*** Opening SOURCE DATA ***

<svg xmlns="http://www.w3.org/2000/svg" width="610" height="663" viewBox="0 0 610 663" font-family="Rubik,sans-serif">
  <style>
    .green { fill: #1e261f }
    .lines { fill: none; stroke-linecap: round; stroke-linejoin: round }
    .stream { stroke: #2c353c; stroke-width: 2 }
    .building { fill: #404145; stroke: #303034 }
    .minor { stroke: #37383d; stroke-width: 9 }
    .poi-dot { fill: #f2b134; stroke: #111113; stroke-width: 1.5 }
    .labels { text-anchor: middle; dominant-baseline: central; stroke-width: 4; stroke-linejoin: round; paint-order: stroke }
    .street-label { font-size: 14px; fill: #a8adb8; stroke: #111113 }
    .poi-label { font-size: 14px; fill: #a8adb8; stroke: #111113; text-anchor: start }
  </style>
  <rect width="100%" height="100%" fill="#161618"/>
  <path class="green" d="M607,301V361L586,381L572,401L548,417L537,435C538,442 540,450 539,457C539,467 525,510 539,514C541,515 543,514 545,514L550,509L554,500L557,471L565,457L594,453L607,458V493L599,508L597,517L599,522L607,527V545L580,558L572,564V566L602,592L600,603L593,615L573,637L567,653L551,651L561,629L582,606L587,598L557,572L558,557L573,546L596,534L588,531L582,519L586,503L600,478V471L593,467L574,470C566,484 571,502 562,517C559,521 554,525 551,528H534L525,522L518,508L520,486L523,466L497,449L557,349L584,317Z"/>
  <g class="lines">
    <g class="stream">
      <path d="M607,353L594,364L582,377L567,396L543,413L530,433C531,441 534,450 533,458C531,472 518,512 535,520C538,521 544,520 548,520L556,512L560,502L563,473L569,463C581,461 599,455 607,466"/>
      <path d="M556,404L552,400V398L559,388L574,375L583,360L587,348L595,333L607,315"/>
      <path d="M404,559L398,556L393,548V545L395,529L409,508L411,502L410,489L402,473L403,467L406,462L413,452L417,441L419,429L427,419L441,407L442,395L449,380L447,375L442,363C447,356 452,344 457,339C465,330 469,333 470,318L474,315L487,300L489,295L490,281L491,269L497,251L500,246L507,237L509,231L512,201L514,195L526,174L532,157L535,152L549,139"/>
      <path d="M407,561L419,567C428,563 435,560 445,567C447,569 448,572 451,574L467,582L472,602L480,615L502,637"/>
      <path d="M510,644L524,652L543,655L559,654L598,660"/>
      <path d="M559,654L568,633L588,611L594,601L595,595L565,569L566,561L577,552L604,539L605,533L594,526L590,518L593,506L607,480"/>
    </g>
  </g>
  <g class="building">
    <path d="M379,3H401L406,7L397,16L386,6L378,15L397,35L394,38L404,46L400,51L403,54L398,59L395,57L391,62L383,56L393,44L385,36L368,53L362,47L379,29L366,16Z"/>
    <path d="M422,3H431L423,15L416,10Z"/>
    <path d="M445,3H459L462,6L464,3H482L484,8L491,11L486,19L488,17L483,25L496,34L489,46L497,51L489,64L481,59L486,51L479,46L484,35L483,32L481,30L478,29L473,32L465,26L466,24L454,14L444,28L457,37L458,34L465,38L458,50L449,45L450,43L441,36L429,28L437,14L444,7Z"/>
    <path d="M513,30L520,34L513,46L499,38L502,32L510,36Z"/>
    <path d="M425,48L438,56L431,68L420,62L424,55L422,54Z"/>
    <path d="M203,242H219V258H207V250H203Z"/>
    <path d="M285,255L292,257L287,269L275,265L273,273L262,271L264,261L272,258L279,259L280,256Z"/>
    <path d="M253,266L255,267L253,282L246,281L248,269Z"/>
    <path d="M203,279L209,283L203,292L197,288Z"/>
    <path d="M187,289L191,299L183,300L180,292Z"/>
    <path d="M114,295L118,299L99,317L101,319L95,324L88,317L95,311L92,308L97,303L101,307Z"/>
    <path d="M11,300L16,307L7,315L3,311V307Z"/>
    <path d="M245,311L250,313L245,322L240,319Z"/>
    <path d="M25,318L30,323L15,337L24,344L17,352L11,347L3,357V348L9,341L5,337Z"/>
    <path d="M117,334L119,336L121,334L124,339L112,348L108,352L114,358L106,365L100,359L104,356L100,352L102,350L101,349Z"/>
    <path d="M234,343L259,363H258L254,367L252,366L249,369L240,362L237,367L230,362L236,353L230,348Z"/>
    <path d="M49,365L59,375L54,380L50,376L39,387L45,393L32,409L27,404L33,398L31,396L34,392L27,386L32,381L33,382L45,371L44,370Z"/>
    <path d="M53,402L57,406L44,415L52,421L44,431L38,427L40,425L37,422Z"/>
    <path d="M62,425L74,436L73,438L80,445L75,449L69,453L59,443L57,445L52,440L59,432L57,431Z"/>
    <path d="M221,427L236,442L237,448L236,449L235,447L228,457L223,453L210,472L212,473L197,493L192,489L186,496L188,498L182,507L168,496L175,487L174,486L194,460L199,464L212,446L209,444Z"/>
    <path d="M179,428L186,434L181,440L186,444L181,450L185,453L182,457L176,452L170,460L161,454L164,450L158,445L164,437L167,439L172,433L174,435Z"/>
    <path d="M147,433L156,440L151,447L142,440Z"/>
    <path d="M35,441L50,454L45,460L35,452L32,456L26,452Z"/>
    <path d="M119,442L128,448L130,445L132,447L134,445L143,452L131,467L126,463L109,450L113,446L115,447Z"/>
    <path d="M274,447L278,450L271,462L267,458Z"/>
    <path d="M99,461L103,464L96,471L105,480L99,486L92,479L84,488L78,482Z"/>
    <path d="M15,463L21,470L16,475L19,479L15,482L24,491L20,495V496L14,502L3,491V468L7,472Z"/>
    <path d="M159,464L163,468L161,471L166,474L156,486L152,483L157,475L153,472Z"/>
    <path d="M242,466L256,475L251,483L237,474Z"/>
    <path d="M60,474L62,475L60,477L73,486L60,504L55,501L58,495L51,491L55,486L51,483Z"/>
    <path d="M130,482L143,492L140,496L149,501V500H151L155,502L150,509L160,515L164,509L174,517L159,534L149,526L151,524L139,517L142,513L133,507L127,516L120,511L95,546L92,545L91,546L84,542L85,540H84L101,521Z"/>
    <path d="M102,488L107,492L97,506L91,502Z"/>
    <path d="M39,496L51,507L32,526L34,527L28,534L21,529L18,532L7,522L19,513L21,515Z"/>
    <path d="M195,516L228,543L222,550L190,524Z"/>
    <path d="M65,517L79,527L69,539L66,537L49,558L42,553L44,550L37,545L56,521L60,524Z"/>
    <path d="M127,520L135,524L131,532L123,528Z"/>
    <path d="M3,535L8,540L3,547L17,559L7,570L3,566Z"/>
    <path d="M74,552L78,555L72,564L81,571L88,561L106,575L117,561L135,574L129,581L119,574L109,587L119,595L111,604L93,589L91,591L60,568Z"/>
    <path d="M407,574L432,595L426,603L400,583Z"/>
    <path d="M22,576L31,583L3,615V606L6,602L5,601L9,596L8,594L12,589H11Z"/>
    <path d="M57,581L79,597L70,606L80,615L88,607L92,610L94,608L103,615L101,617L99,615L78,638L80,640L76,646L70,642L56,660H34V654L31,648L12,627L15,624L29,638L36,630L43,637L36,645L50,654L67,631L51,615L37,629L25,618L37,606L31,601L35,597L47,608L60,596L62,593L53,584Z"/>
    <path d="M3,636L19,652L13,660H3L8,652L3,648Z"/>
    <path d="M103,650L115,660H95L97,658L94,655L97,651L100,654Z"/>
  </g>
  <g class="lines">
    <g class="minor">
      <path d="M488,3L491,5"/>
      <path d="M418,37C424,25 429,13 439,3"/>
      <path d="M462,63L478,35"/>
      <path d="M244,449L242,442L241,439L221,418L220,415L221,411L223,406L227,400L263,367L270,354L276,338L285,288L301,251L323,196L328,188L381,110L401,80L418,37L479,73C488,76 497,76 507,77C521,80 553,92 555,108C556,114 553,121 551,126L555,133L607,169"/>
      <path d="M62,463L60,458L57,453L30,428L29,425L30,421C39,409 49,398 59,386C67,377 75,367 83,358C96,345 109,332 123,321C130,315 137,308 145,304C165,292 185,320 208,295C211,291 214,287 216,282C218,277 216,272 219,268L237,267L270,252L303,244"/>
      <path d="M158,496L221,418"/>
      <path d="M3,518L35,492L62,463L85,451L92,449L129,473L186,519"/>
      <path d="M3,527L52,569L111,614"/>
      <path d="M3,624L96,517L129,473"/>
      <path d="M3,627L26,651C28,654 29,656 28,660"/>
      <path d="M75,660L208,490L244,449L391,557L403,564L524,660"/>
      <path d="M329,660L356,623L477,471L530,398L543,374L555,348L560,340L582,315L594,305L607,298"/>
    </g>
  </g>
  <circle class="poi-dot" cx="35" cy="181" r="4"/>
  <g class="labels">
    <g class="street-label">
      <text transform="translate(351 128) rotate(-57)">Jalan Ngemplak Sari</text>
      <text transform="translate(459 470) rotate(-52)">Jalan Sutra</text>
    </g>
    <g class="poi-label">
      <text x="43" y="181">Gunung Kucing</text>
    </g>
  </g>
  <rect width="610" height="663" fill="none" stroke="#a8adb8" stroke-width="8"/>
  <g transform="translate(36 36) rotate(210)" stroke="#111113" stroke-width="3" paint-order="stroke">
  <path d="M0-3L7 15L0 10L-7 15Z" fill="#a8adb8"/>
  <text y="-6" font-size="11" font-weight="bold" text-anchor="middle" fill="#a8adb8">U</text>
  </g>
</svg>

*** Closing SOURCE DATA ***

▶ [EXERCISE]
Looking at the records above, report how many lines contain the word "linejoin". Answer with the number only.

▶ [ANSWER TO THE PROBLEM]
2